Still, his wit lives on. In online venues and in conversation, people have been sharing thoughts and memories about Mark since his passing last weekend. I’m going to retell a few of those stories now, because his wit and humor and good nature are what define Mark. I’m pretty sure it’s how he wants to be remembered.
Don’t worry. In a little while, we’ll have an opportunity for you to share your stories of Mark as well.
I’ll start with one of my own. A couple of years ago, during my first round of chemotherapy, I had a little accident with some yogurt and a poorly balanced chair. I wound up flat on my back on the floor, coated in vanilla yogurt which had gotten all over my shirt, my cargo shorts, my bare legs. Even inside my socks and underwear.
Shannon Page took a photo of me sprawled on the ground and anointed with white goo. She then ran a caption contest on her blog. Mark smashed the contest with three simple words.
Best. Orgasm. Ever.
Did I mention he wasn’t always, well… appropriate?
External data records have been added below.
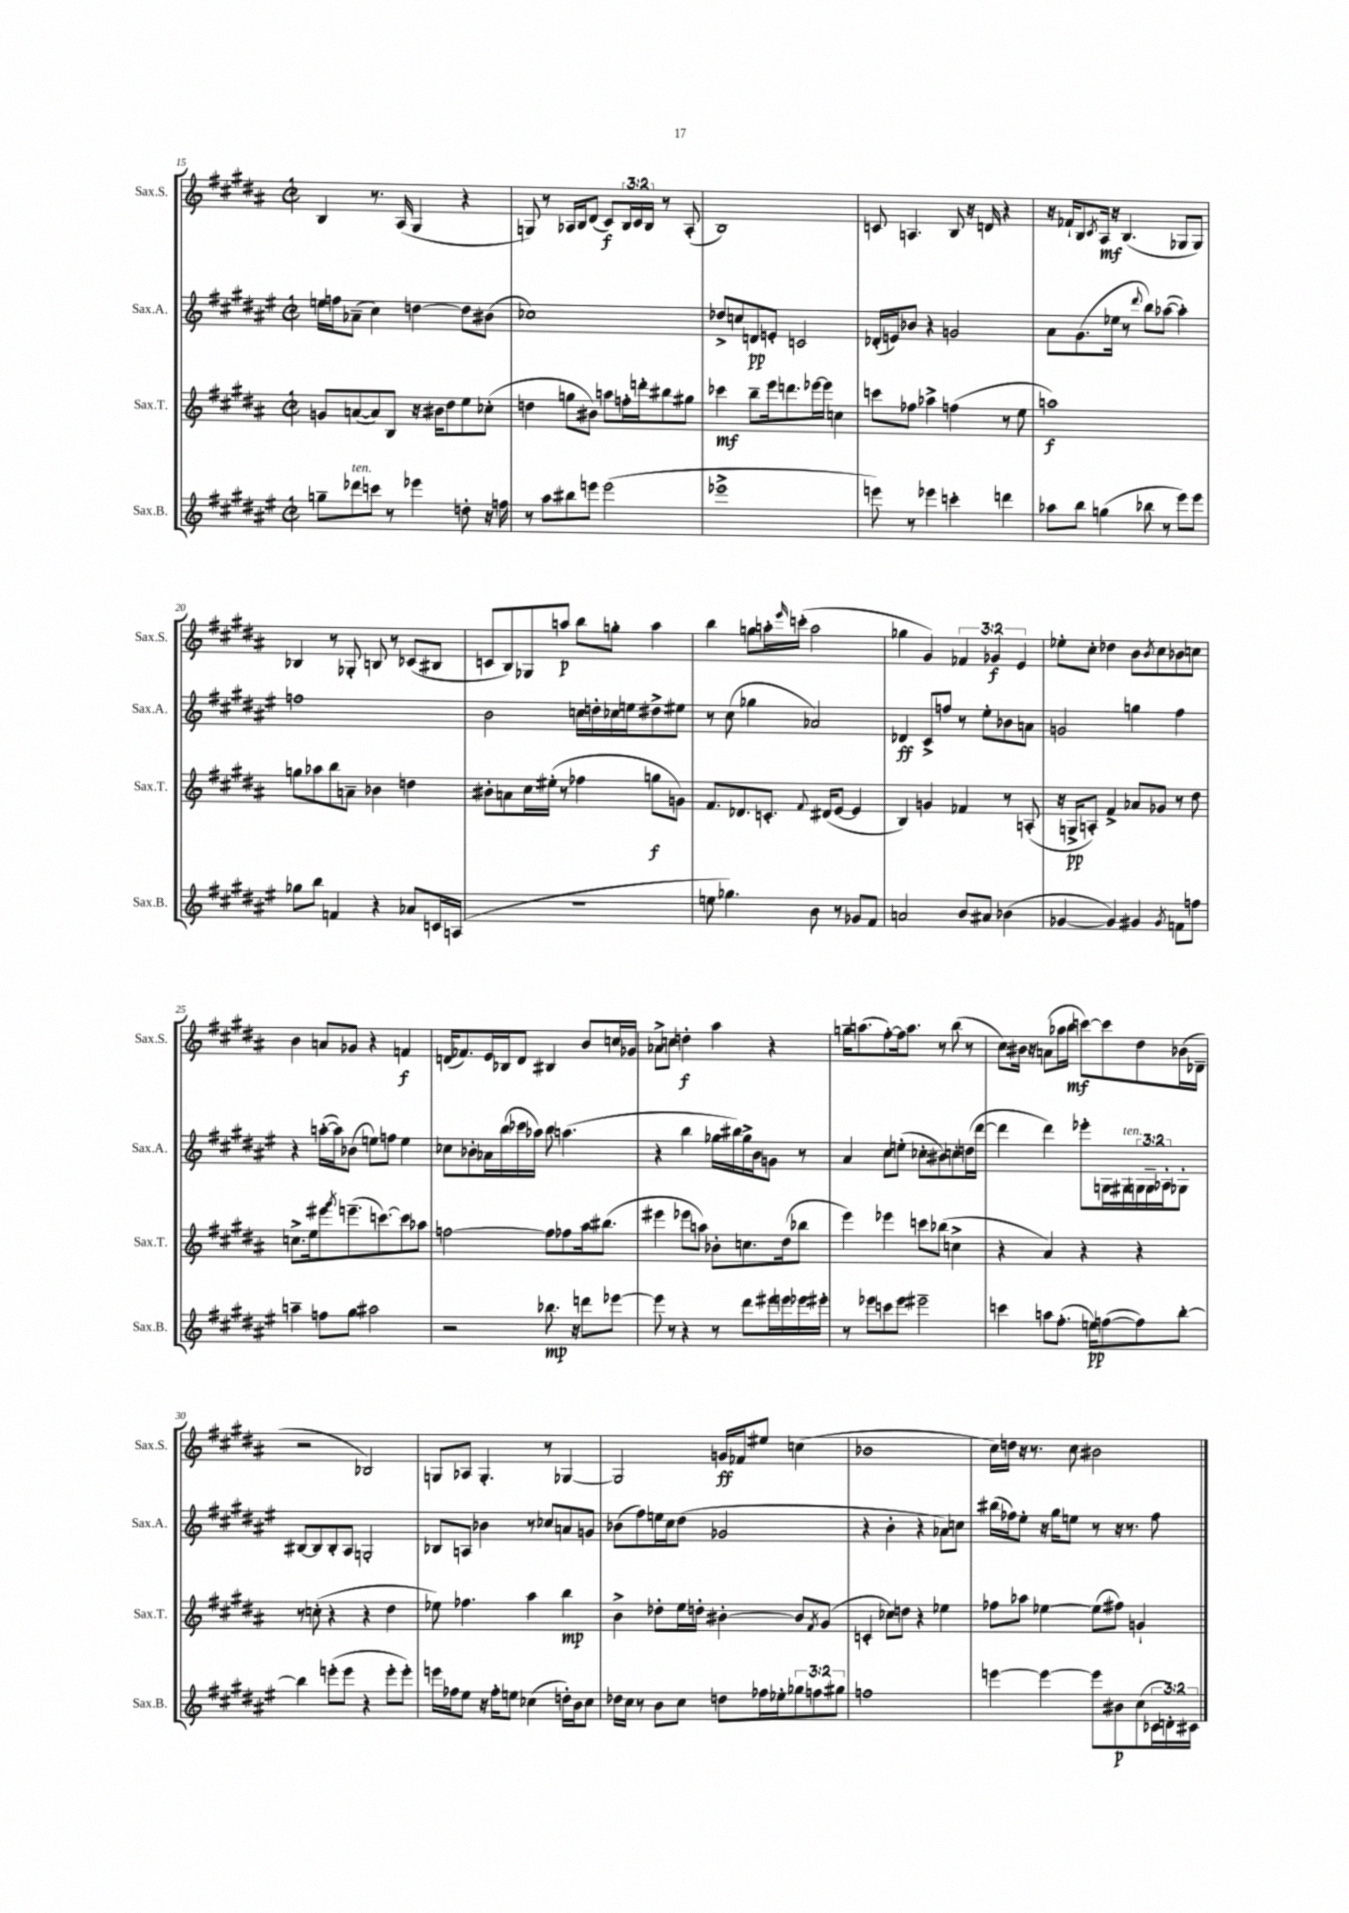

**kern	**kern	**kern	**kern
*staff4	*staff3	*staff2	*staff1
*clefG2	*clefG2	*clefG2	*clefG2
*k[f#c#g#d#a#e#]	*k[f#c#g#d#a#]	*k[f#c#g#d#a#e#]	*k[f#c#g#d#a#]
*M2/2	*M2/2	*M2/2	*M2/2
*met(c|)	*met(c|)	*met(c|)	*met(c|)
8gg~	8g	16ee	4B
.	.	16ff	.
8ddd-	([8a	(8a-~	.
8ccc	8a])	4cc#)	8.r
8r	8B	.	.
.	.	.	(16A#
4eee-	16r	[4dd	4G#
.	16b#	.	.
.	8dd#	.	.
8dd'	8ee	8dd]	4r
16r	(8cc-'	(8b#	.
16ff	.	.	.
=	=	=	=
8r	4dd	1cc-)	8G)
8aa#	.	.	8r
8bb#	8gg	.	16A-
.	.	.	16B
8eee	8b#)	.	(8d#
(2eee	8aa	.	8c#)
.	16ff'	.	24B
.	.	.	24c#
.	16ddd'	.	.
.	.	.	24B
.	8bb#	.	8r
.	8gg#	.	(8A-'
=	=	=	=
1eee-^	4ccc-	8dd-^	1B)
.	.	8cc	.
.	8bb~	8d	.
.	16eee	8e'	.
.	8.ddd	.	.
.	.	2c	.
.	[16eee-	.	.
.	16eee-]	.	.
.	4cc	.	.
=	=	=	=
8eee)	8ccc	(16d-'	8c
.	.	16e)	.
8r	8ff-	8b-	4.A
4eee-	4aa-^	4r	.
4ccc'	(4ff	2g	8B
.	.	.	16r
.	.	.	16d
4ddd	8r	.	4r
.	8ee	.	.
=	=	=	=
8aa-	1aa)	8a#	16r
.	.	.	16f-`
8bb	.	(8.g#	8B
.	.	.	8qc#
(4gg	.	.	16A#
.	.	16ee-	16r
.	.	8r	(4.B
.	.	8qqddd#	.
8bb-	.	8bb)	.
8r	.	([8aa-	.
8eee#)	.	4aa-'])	8G-
8eee#	.	.	8G-)
=	=	=	=
8gg-	8gg	1ff	4B-
8bb	8aa-	.	.
4f	8bb	.	8r
.	8a~	.	8G-'
4r	4b-	.	8B
.	.	.	8r
8a-	4dd	.	(8c-
16c	.	.	8B#
(16A	.	.	.
=	=	=	=
1r	8b#'	2b	8c
.	8a	.	8B)
.	16cc#	.	8G-
.	(16ee#'	.	.
.	8r	.	8aa
.	4ff-	16cc	8bb
.	.	16dd'	.
.	.	16cc-	8gg'
.	.	16ee	.
.	8gg	8dd#^	4aa
.	8g)	8ee#	.
=	=	=	=
8ee	8.f#	8r	4bb
4.gg-)	.	(8cc#	.
.	8.d-	.	.
.	.	4gg-	8gg
.	8.c'	.	16aa'
.	.	.	16qqeee
.	.	.	(16ccc'
8b	.	2a-)	2aa
.	8qqf#	.	.
.	(16d#	.	.
8r	[8e	.	.
8g-	4e]	.	.
8f#	.	.	.
=	=	=	=
2a	4B)	4d-	4gg-
.	4g	8c#^	4g#)
.	.	8ff	.
8b	4f-	8r	6f-
8a#	.	8ee#'	.
.	.	.	6g-
(4b-	8r	8b-	.
.	.	.	6e
.	(8A'	8a	.
=	=	=	=
[4g-	16r	2g	8ee-'
.	16G^	.	.
.	8A')	.	8cc#'
4g-])	4f#^	.	4dd-
4g#	8a-	4gg	8b
.	.	.	8qb
.	8g-	.	8cc#
8qg#	.	.	.
8f	8r	4ff#	8b-
8ff	8dd#	.	8cc
=	=	=	=
4aa~	8.cc^	4r	4b
.	16ee	.	.
8ff	8eee#	([16aa'	8a
.	.	16aa])	.
.	8qggg#	.	.
8gg#	(8.eee~	(8b-	8g-
2aa#	.	8ee)	4r
.	[8.ccc)	.	.
.	.	8ff	.
.	8ccc]	4ee	4f
.	8aa-	.	.
=	=	=	=
2r	[2ff	8cc-	(16d
.	.	.	8.f-)
.	.	8b-'	.
.	.	16a-	16e
.	.	(16bb	16B-
.	.	16ccc-	8d
.	.	16aa-)	.
8.bb-	8ff]	8bb	4B#
.	8ff-	(4.aa	.
16r	.	.	.
8ddd	16aa#	.	8b
.	(8.bb#	.	.
[8eee-	.	.	16cc
.	.	.	16g-
=	=	=	=
8eee-]	4eee#	4r	8a-^
8r	.	.	8cc
4r	8eee-	4bb	4dd'
.	8aa)	.	.
8r	8b-'	16gg-	4aa#
.	.	16bb#)	.
8ddd#	8.cc	16gg-^	.
.	.	16b	.
16eee#	.	8g	4r
16eee	(16dd#	.	.
16eee-	8bb-	8r	.
16eee#'	.	.	.
=	=	=	=
8r	4eee)	4a#	16gg~
.	.	.	(8.aa
8eee-	.	.	.
8ccc	4eee-	8cc#	[8ff#')
8eee-	.	(8ee'	16ff#]
.	.	.	8.aa
2eee#~	8ccc	8cc-'	.
.	(8bb-	8b#)	8r
.	4cc^	8cc'	(8bb
.	.	(16dd	8r
.	.	[16ddd#	.
=	=	=	=
4ccc	4r	4ddd#]	8cc#)
.	.	.	16b#
.	.	.	16r
8aa	4a#)	4ddd#)	(8a
(8.ff#'	.	.	16aa-
.	.	.	16bb
.	4r	8eee-'	[8ccc)
16ee)	.	.	.
([8ff	.	16G	8ccc]
.	.	16G#	.
8ff])	4r	24G	8dd#
.	.	24G~	.
.	.	24A-'	.
[8bb'	.	8G-'	(16b-
.	.	.	16d-~
=	=	=	=
4bb]	8r	[8B#	2r
.	(8cc'	8B#]	.
(8eee'	4r	8B#'	.
8eee	.	8A#	.
4r	4r	2G'	2B-)
8eee'	4dd#	.	.
8eee')	.	.	.
=	=	=	=
16eee	8ee-)	8B-	8G
16ff-	.	.	.
8ee#	4.ff-	8A	8A-
16r	.	4b-	4.G'
16ff-'	.	.	.
8ee	.	.	.
(4cc-	4aa#	8r	.
.	.	8cc-	8r
16dd')	4bb	8a	[4G-
16b	.	.	.
8cc-	.	8g	.
=	=	=	=
16dd-	4b^	(8b-	2G-]
16cc#	.	.	.
8r	.	8ff#)	.
8b	8dd-'	16ee	.
.	.	16cc#	.
8cc#	16ee	(8dd#	.
.	16dd'	.	.
8dd	[4b#'	2g-	16g
.	.	.	16f-
16ff-	.	.	8ee#
16ee-'	.	.	.
12gg-	8b#]	.	(4cc
12ff	.	.	.
.	8qf#	.	.
.	(8g#	.	.
12gg#	.	.	.
=	=	=	=
1ff	4c'	4r	1b-
.	8cc-)	4b'	.
.	8dd	.	.
.	4r	4r	.
.	4ee-	8a-)	.
.	.	8cc	.
=	=	=	=
[4eee	8ff-	(16bb#	16cc#)
.	.	16ff-)	16dd
.	8aa-	8ee#'	16r
.	.	.	8.r
4eee_	[4ee-	16r	.
.	.	16gg#	.
.	.	8ee	8cc#
8eee]	(8ee-]	8r	2b#
8b#	8ff#)	16r	.
.	.	8.r	.
(8cc#	4g`	.	.
24c-	.	8ff-	.
24d')	.	.	.
24c#	.	.	.
==	==	==	==
*-	*-	*-	*-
As Lindsey Johnson says, Mark has a dirty mind, and he isn’t going to let it go to waste.
Janet Freeman-Daily tells another story, also oddly enough involving cancer. She has recently been diagnosed with Stage IV lung cancer, and has been quite open among her circle of family and friends about her experiences of the disease. When she couldn’t make it to OryCon due to her treatments, Mark and Elizabeth and Janna Silverstein organized “Washicon” for Janet. As she says, “Whenever the conversation wandered into too-serious subjects, Mark would brighten and shout “Kittens!” and we’d shift to something lighter.” Nonetheless, as Janet was talking about her illness, she told the group that it was OK to ask her anything.
Mark leaned close, looked her intently in the eye, and said, “OK… what IS dark matter?”
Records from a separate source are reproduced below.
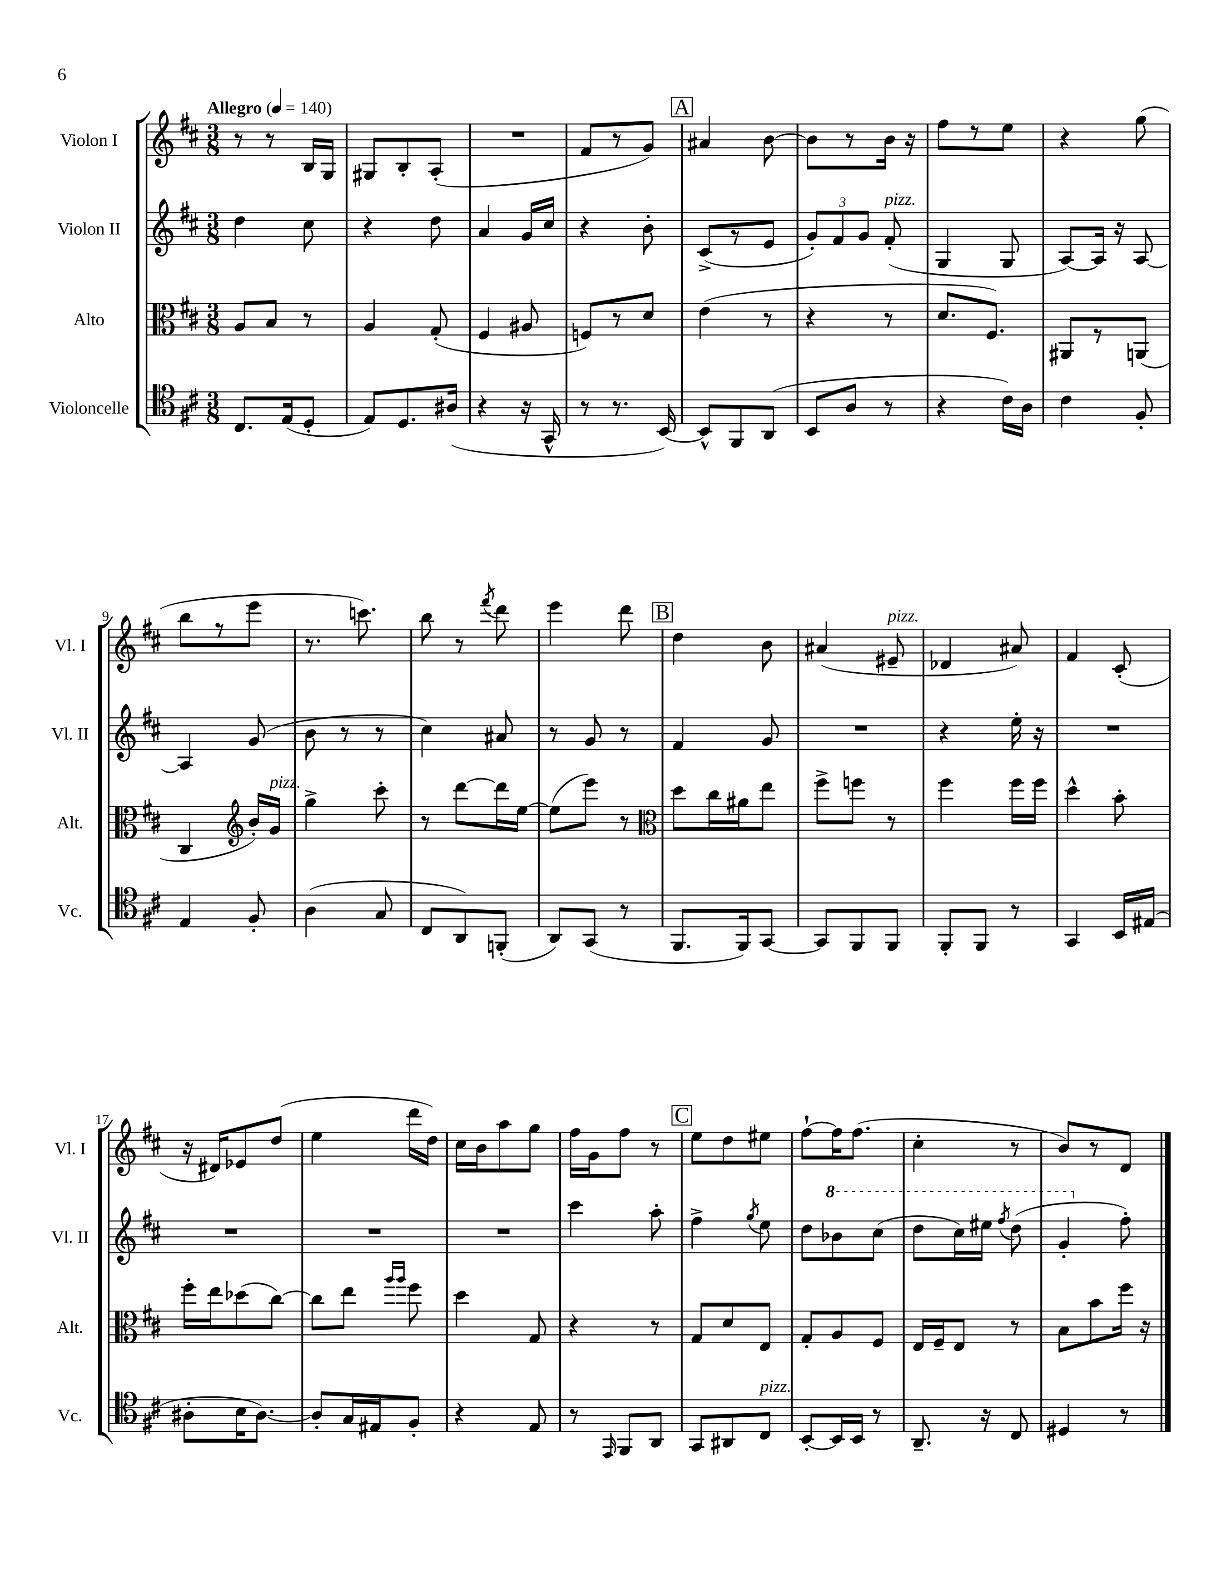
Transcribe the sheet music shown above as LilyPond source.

<<
\new StaffGroup <<
\new Staff = "s0" \with { instrumentName = "Violon I" shortInstrumentName = "Vl. I" } {
    \clef treble \key d \major \numericTimeSignature \time 3/8 \tempo "Allegro" 4 = 140
    \autoBeamOff r8 r8 b16[ g16] |
    gis8[ b8-. a8]-.( |
    R4. |
    fis'8[ r8 g'8]) |
    \mark \markup { \box "A" } ais'4 b'8~ |
    b'8[ r8 b'16] r16 |
    fis''8[ r8 e''8] |
    r4 g''8( |
    b''8[ r8 e'''8] |
    r8. c'''8.) |
    b''8 r8 \acciaccatura { fis'''8 } d'''8 |
    e'''4 d'''8 |
    \mark \markup { \box "B" } d''4 b'8 |
    ais'4( eis'8--^\markup { \italic "pizz." } |
    des'4 ais'8) |
    fis'4 cis'8-.( |
    r16 dis'16[) ees'8 d''8]( |
    e''4 d'''16[ d''16]) |
    cis''16[ b'16 a''8 g''8] |
    fis''16[ g'16 fis''8] r8 |
    \mark \markup { \box "C" } e''8[ d''8 eis''8] |
    fis''8[~-! fis''16 fis''8.]( |
    cis''4-. r8 |
    b'8[) r8 d'8] \bar "|." |
}
\new Staff = "s1" \with { instrumentName = "Violon II" shortInstrumentName = "Vl. II" } {
    \clef treble \key d \major \numericTimeSignature \time 3/8
    \autoBeamOff d''4 cis''8 |
    r4 d''8 |
    a'4 g'16[ cis''16] |
    r4 b'8-. |
    \mark \markup { \box "A" } cis'8[->( r8 e'8] |
    \tuplet 3/2 { g'8[-.) fis'8 g'8] } fis'8-.^\markup { \italic "pizz." }( |
    g4 g8 |
    a8[~) a16] r16 a8~ |
    a4 g'8( |
    b'8 r8 r8 |
    cis''4) ais'8 |
    r8 g'8 r8 |
    \mark \markup { \box "B" } fis'4 g'8 |
    R4. |
    r4 e''16-. r16 |
    R4. |
    R4. |
    R4. |
    R4. |
    cis'''4 a''8-. |
    \mark \markup { \box "C" } fis''4-> \acciaccatura { g''8 } e''8 |
    d''8[ \ottava #1 bes''8 cis'''8]( |
    d'''8[ cis'''16) eis'''16] \acciaccatura { fis'''8 } d'''8( |
    g''4-. \ottava #0 fis''8-.) \bar "|." |
}
\new Staff = "s2" \with { instrumentName = "Alto" shortInstrumentName = "Alt." } {
    \clef alto \key d \major \numericTimeSignature \time 3/8
    \autoBeamOff a8[ b8] r8 |
    a4 g8-.( |
    fis4 ais8 |
    f8[) r8 d'8] |
    \mark \markup { \box "A" } e'4( r8 |
    r4 r8 |
    d'8.[ fis8.]) |
    ais,8[ r8 a,8]( |
    cis4 \clef treble b'16[-.) g'16]^\markup { \italic "pizz." } |
    g''4-> cis'''8-. |
    r8 d'''8[~ d'''16 e''16]~ |
    e''8[( e'''8]) r8 |
    \mark \markup { \box "B" } \clef alto d''8[ cis''16 ais'16 e''8] |
    fis''8[-> f''8] r8 |
    fis''4 fis''16[ fis''16] |
    d''4-^ b'8-. |
    fis''16[-. e''16 des''8( cis''8]~) |
    cis''8[ e''8] \grace { a''16[ a''16] } fis''8 |
    d''4 g8 |
    r4 r8 |
    \mark \markup { \box "C" } g8[ d'8 e8] |
    g8[-. a8 fis8] |
    e16[ fis16-- e8] r8 |
    b8[ b'8 fis''16] r16 \bar "|." |
}
\new Staff = "s3" \with { instrumentName = "Violoncelle" shortInstrumentName = "Vc." } {
    \clef tenor \key d \major \numericTimeSignature \time 3/8
    \autoBeamOff cis8.[ e16( d8]-. |
    e8[) d8. ais16]( |
    r4 r16 g,16-^ |
    r8 r8. b,16~) |
    \mark \markup { \box "A" } b,8[-^ fis,8 a,8]( |
    b,8[ a8] r8 |
    r4 cis'16[) a16] |
    cis'4 fis8-. |
    e4 fis8-. |
    a4( g8 |
    cis8[ a,8) f,8]-.( |
    a,8[) g,8]( r8 |
    \mark \markup { \box "B" } fis,8.[ fis,16) g,8]~ |
    g,8[ fis,8 fis,8] |
    fis,8[-. fis,8] r8 |
    g,4 b,16[ eis16]( |
    ais8[-. b16 ais8.]~) |
    ais8[-. g16 eis16 fis8]-. |
    r4 e8 |
    r8 \grace { e,16 } fis,8[ a,8] |
    \mark \markup { \box "C" } g,8[ ais,8 cis8]^\markup { \italic "pizz." } |
    b,8[~-. b,16 b,16] r8 |
    a,8.-- r16 cis8 |
    dis4 r8 \bar "|." |
}
>>
>>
He’s not just irreverent and offbeat, though. Mark is also sensitive to people in important ways. As his friend Katrina Martin says, to him, her first name wasn’t “Katrina,” it was “The Lovely”. And he was never afraid of getting out in front of the joke. The Lovely Katrina’s favorite memory of Mark is seeing him dressed as Superman at one of her parties. It was as though he had stolen and donned Clark Kent’s crime fighting outfit. She has a picture of him with the extra length of the Superman-sized tights dangling from his feet like a child in footed pajamas.
Mark owned everything he did.
Stewart Stern, one of Mark’s film school instructors and a fellow warrior of the heart, tells us that one resurrection was all that Mark could manage. Now “Heaven Could Wait” no longer so he is there and “The Little Prince”, on his own little asteroid, is only a shout away. Stewart goes on to say that he and all the other friends who have been here with Mark in his fight will forever keep a spirit chair in their classrooms and in their theatres for him to overhear all we say, and make his own contributions for us to feel in our hearts and bones.
Stern also quite correctly observes that remembering and taking courage from Mark’s victories will be his best memorial, no matter how we offer it, together or alone. We need never cross his phone number out of our address books, because his presence and his lesson will be eternally available to us all, so long as we remember and beyond.
People say a man isn’t dead so long as he lives on in the hearts of others. In one of his moments of dark humor, Mark might say a man isn’t dead until his heart stops living on.
While Mark’s heart took him from us, he’s also still here. In every laugh, in every tear, in all our hearts. I see before me scores of people who love him. We all love him, and we all miss him.
This document has been placed into the public domain.